Exercise requirements — Copy the data that follows exactly as it is, excluding all pictures.

Given data —
════════════════
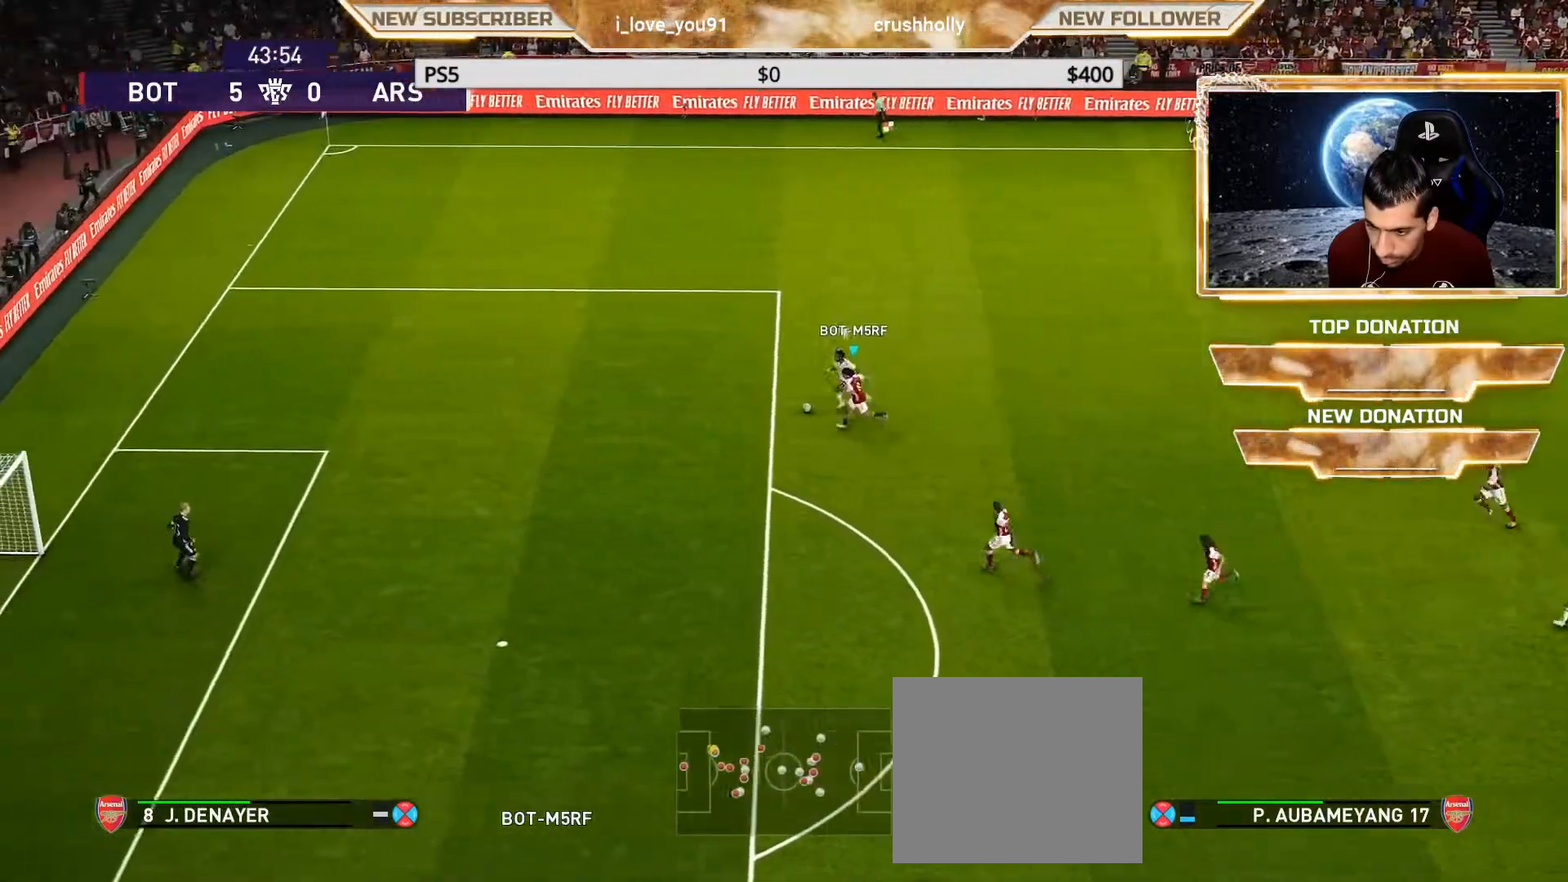
{"buttons": ["R1", "R2"], "left_stick": "left", "right_stick": "center", "events": [[100, "CROSS", "down"], [200, "CROSS", "up"]]}
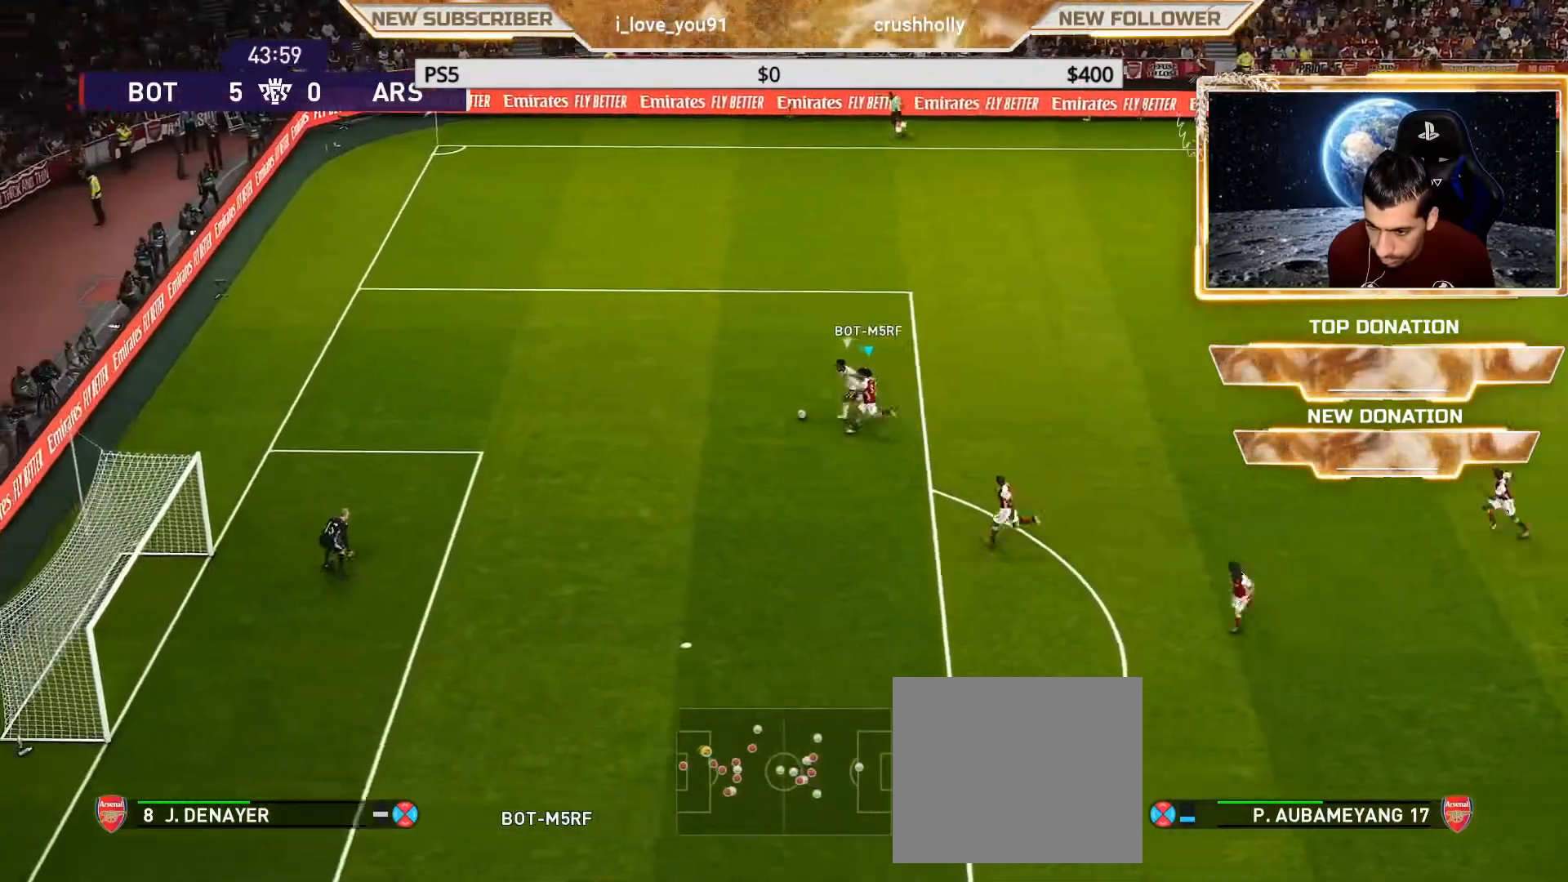
{"buttons": ["R1", "R2"], "left_stick": "left", "right_stick": "center", "events": []}
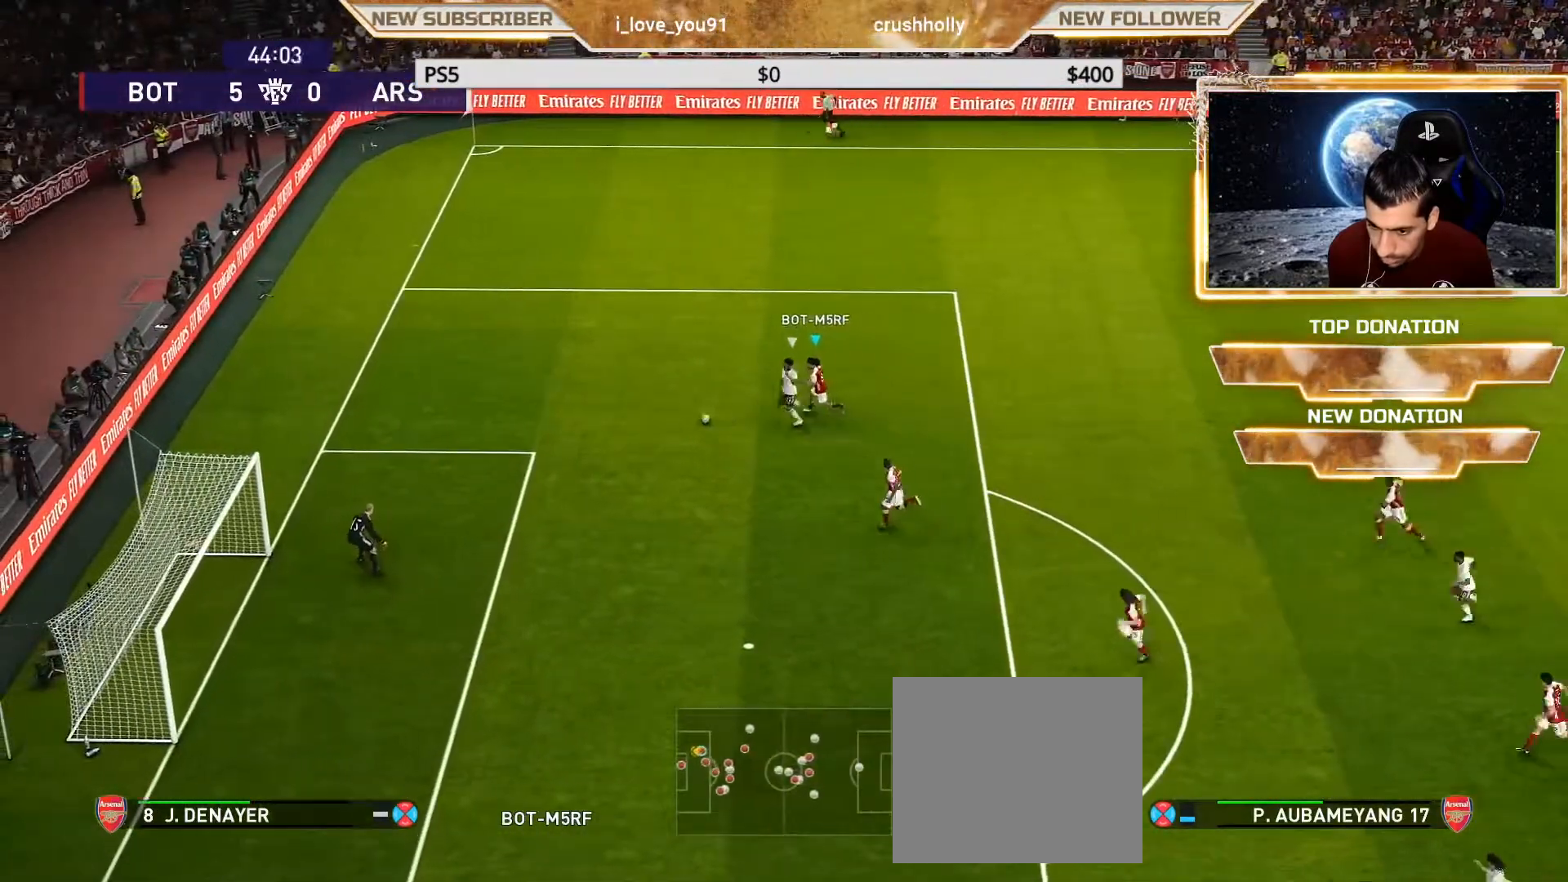
{"buttons": ["R1", "R2"], "left_stick": "left", "right_stick": "center", "events": []}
════════════════
Answer —
{"buttons": ["R1", "R2"], "left_stick": "left", "right_stick": "center", "events": [[100, "CROSS", "down"], [200, "CROSS", "up"]]}
{"buttons": ["R1", "R2"], "left_stick": "left", "right_stick": "center", "events": []}
{"buttons": ["R1", "R2"], "left_stick": "left", "right_stick": "center", "events": []}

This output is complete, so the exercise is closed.